Conrad Aiken Takes a Desk Job

from Poetry’s Catbird Seat: The Consultantship in Poetry in the English Language at the Library of Congress, 1937-1987 by William McGuire (Library of Congress, 1988):

In 1950, “Aiken took the Chair (‘only once in my life—a year tutoring at Harvard—have I had a desk job’), and he and his wife settled into a house in the southeast section on Capitol Hill, a few blocks from the Library.”

 

Aiken wrote to his daughter that the job provided “so little to do that I am bored except when I can do work of my own…It’s largely a matter of receiving visitors and answering peculiar questions and turning down invitations to speak or read…The best thing is my office, generally reputed to be the handsomest in the city, top floor, overlooking Capitol on one side and Supreme Court on tother, with view out to river and country too—all Washington. A fine stone balcony on which to perch, too. And a nice english gal as permanent assistant, who is of course really the Chair of Poetry and does the real drudgery…Washington is dull, I think, like something abandoned by a World’s Fair…”

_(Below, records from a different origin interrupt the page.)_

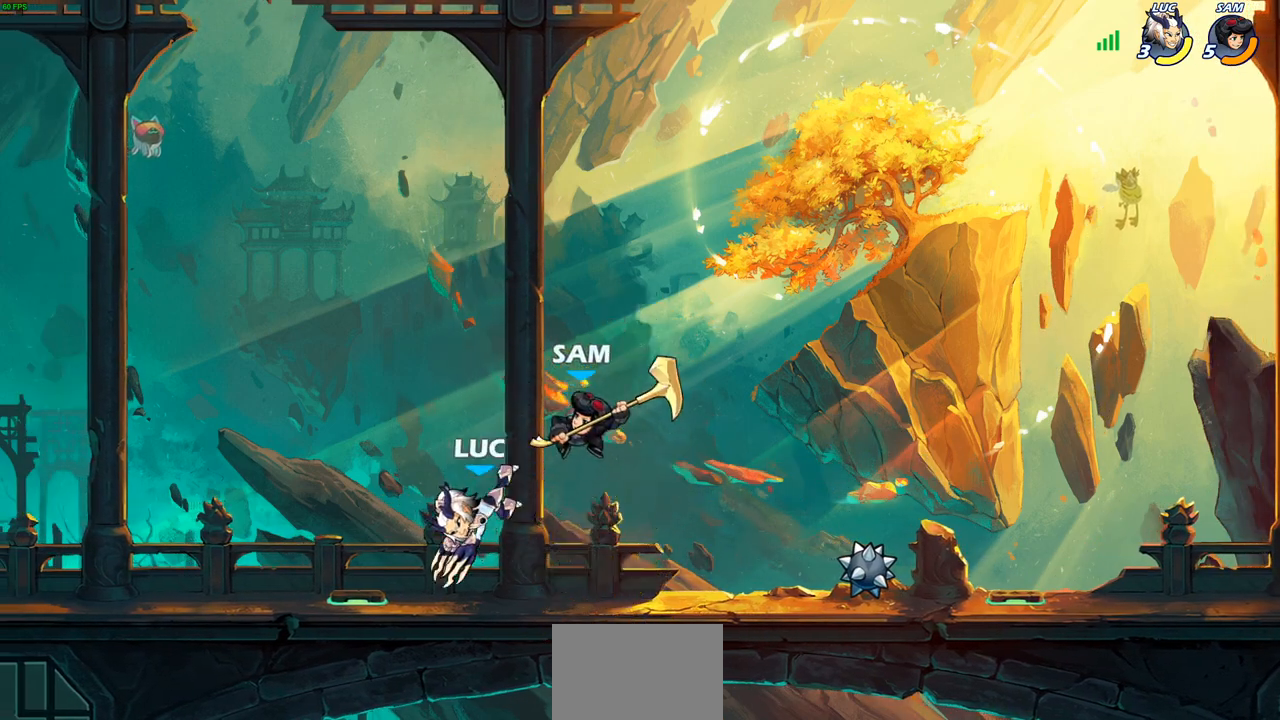
{"buttons": ["CIRCLE", "R2"], "left_stick": "right", "right_stick": "center", "events": [[200, "left_stick", "right"], [433, "R2", "down"], [500, "CIRCLE", "down"]]}
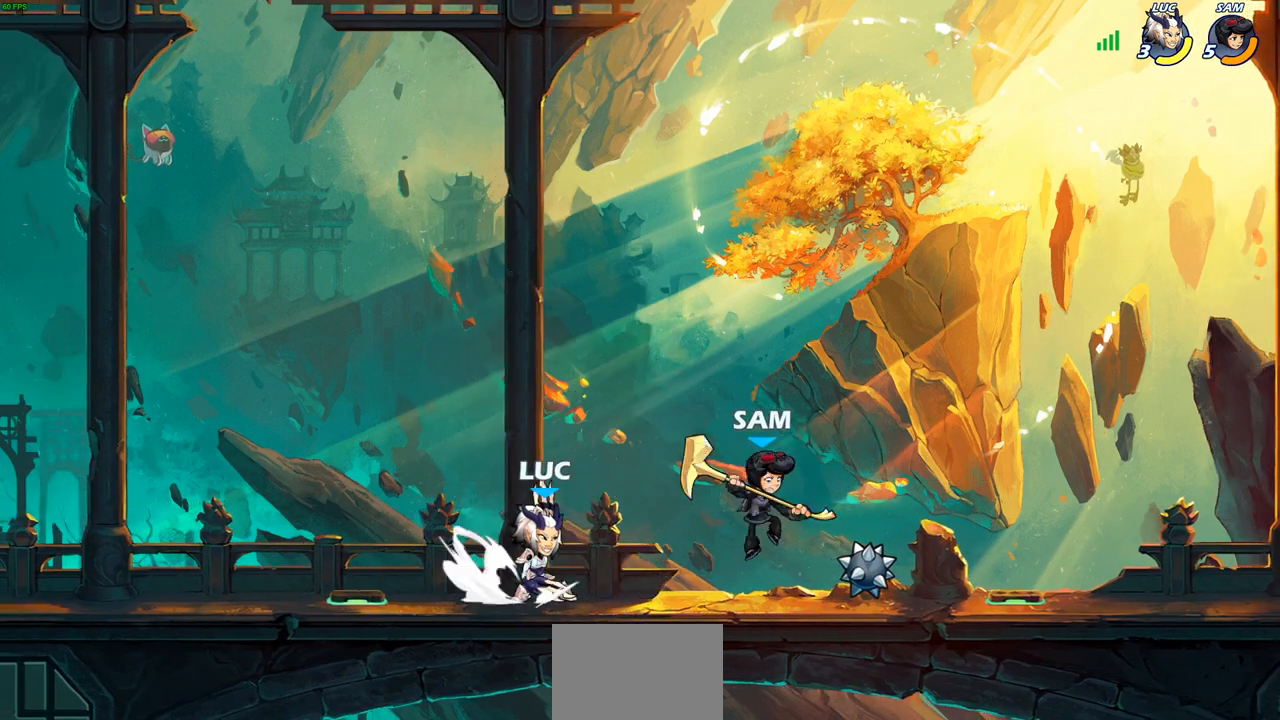
{"buttons": [], "left_stick": "center", "right_stick": "center", "events": [[50, "left_stick", "center"], [100, "R2", "up"], [267, "CIRCLE", "up"]]}
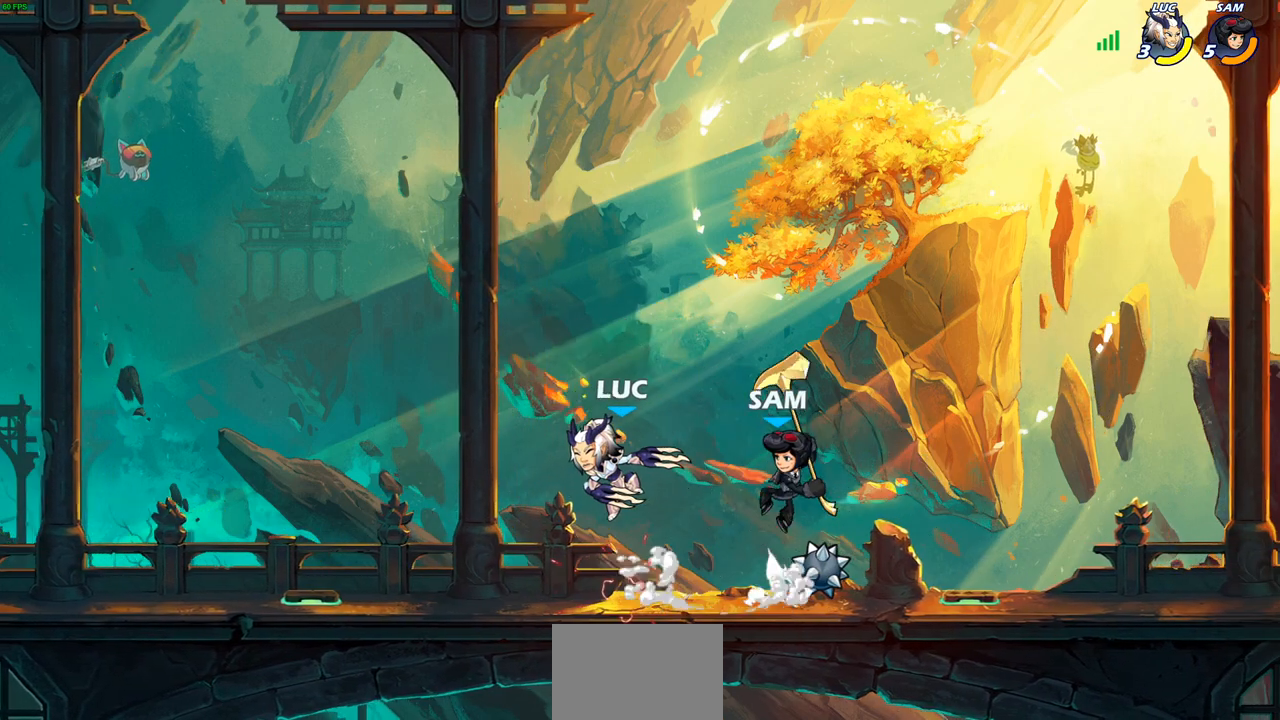
{"buttons": [], "left_stick": "right", "right_stick": "center", "events": [[117, "R2", "down"], [433, "R2", "up"], [483, "left_stick", "right"]]}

The “nice english gal” was Phyllis Armstrong, who served as Special Assistant in Poetry from 1946 until her retirement in 1970. She held the longest tenure as administrative head of the Poetry Office, serving under fifteen U.S. Poets Laureate. Aiken was her fifth.

While serving as Poetry Consultant, Conrad Aiken‘s play, “Mr. Arcularis” received it’s world premiere at Arena Stage in Washington, DC on May 8, 1950.  The play had first been workshopped by the Provincetown Players and presented as a radio play on the Philco Hour on NBC Radio, but the Arena Stage run preceded its run on Broadway and starred Tony Award-winner Lester Rawlins, character actor Dick O’Neill, and  a young Pernell Roberts, who would go on to television fame as the older Cartwright brother on TV’s Bonanza television show.  Arena Stage had not yet built their own theater, so the production took place at The Hippodrome, which billed itself as “Washington’s Only Playhouse In the Round” and fully air-conditioned during the Summer months.

Conrad Aiken meets with members of the cast of “Mr. Arcularis,” 1950.